ЗАДАНИЕ: Повторите дословно все строки каждой из записей, приведённых ниже.

ИСХОДНЫЕ ДАННЫЕ:
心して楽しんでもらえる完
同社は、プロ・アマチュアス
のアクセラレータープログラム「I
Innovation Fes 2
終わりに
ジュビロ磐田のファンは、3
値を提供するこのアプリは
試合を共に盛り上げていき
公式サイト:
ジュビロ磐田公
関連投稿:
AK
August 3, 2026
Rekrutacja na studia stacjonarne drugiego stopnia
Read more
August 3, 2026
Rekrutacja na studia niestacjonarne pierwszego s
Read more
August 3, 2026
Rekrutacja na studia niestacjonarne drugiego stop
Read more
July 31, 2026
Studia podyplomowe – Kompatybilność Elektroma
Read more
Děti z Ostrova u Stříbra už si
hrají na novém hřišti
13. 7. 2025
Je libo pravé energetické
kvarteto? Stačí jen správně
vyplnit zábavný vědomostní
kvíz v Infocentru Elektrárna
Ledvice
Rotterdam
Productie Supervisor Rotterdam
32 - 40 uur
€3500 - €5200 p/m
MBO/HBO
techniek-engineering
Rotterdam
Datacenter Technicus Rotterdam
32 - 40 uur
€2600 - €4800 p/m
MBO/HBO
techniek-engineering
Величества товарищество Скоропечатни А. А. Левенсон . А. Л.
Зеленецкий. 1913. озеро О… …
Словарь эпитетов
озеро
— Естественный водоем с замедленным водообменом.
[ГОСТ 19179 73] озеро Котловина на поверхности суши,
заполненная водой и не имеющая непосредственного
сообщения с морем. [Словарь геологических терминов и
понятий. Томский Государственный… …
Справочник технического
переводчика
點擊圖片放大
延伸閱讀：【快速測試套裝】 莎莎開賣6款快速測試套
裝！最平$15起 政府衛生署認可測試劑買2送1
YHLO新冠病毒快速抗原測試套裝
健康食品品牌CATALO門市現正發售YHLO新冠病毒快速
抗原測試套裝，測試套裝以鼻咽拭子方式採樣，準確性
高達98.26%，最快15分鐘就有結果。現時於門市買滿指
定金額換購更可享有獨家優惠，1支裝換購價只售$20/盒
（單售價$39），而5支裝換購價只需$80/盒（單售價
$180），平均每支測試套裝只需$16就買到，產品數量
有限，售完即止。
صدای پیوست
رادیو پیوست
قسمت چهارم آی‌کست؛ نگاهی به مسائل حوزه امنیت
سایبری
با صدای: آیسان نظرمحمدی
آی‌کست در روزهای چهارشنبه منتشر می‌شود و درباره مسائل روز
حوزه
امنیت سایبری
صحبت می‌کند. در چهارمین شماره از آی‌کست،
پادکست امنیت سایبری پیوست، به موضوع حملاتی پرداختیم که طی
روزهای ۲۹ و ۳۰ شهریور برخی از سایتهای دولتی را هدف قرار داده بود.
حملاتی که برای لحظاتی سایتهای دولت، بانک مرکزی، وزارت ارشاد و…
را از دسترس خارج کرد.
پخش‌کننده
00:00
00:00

РЕЗУЛЬТАТ:
心して楽しんでもらえる完
同社は、プロ・アマチュアス
のアクセラレータープログラム「I
Innovation Fes 2
終わりに
ジュビロ磐田のファンは、3
値を提供するこのアプリは
試合を共に盛り上げていき
公式サイト:
ジュビロ磐田公
関連投稿:
AK
August 3, 2026
Rekrutacja na studia stacjonarne drugiego stopnia
Read more
August 3, 2026
Rekrutacja na studia niestacjonarne pierwszego s
Read more
August 3, 2026
Rekrutacja na studia niestacjonarne drugiego stop
Read more
July 31, 2026
Studia podyplomowe – Kompatybilność Elektroma
Read more
Děti z Ostrova u Stříbra už si
hrají na novém hřišti
13. 7. 2025
Je libo pravé energetické
kvarteto? Stačí jen správně
vyplnit zábavný vědomostní
kvíz v Infocentru Elektrárna
Ledvice
Rotterdam
Productie Supervisor Rotterdam
32 - 40 uur
€3500 - €5200 p/m
MBO/HBO
techniek-engineering
Rotterdam
Datacenter Technicus Rotterdam
32 - 40 uur
€2600 - €4800 p/m
MBO/HBO
techniek-engineering
Величества товарищество Скоропечатни А. А. Левенсон . А. Л.
Зеленецкий. 1913. озеро О… …
Словарь эпитетов
озеро
— Естественный водоем с замедленным водообменом.
[ГОСТ 19179 73] озеро Котловина на поверхности суши,
заполненная водой и не имеющая непосредственного
сообщения с морем. [Словарь геологических терминов и
понятий. Томский Государственный… …
Справочник технического
переводчика
點擊圖片放大
延伸閱讀：【快速測試套裝】 莎莎開賣6款快速測試套
裝！最平$15起 政府衛生署認可測試劑買2送1
YHLO新冠病毒快速抗原測試套裝
健康食品品牌CATALO門市現正發售YHLO新冠病毒快速
抗原測試套裝，測試套裝以鼻咽拭子方式採樣，準確性
高達98.26%，最快15分鐘就有結果。現時於門市買滿指
定金額換購更可享有獨家優惠，1支裝換購價只售$20/盒
（單售價$39），而5支裝換購價只需$80/盒（單售價
$180），平均每支測試套裝只需$16就買到，產品數量
有限，售完即止。
صدای پیوست
رادیو پیوست
قسمت چهارم آی‌کست؛ نگاهی به مسائل حوزه امنیت
سایبری
با صدای: آیسان نظرمحمدی
آی‌کست در روزهای چهارشنبه منتشر می‌شود و درباره مسائل روز
حوزه
امنیت سایبری
صحبت می‌کند. در چهارمین شماره از آی‌کست،
پادکست امنیت سایبری پیوست، به موضوع حملاتی پرداختیم که طی
روزهای ۲۹ و ۳۰ شهریور برخی از سایتهای دولتی را هدف قرار داده بود.
حملاتی که برای لحظاتی سایتهای دولت، بانک مرکزی، وزارت ارشاد و…
را از دسترس خارج کرد.
پخش‌کننده
00:00
00:00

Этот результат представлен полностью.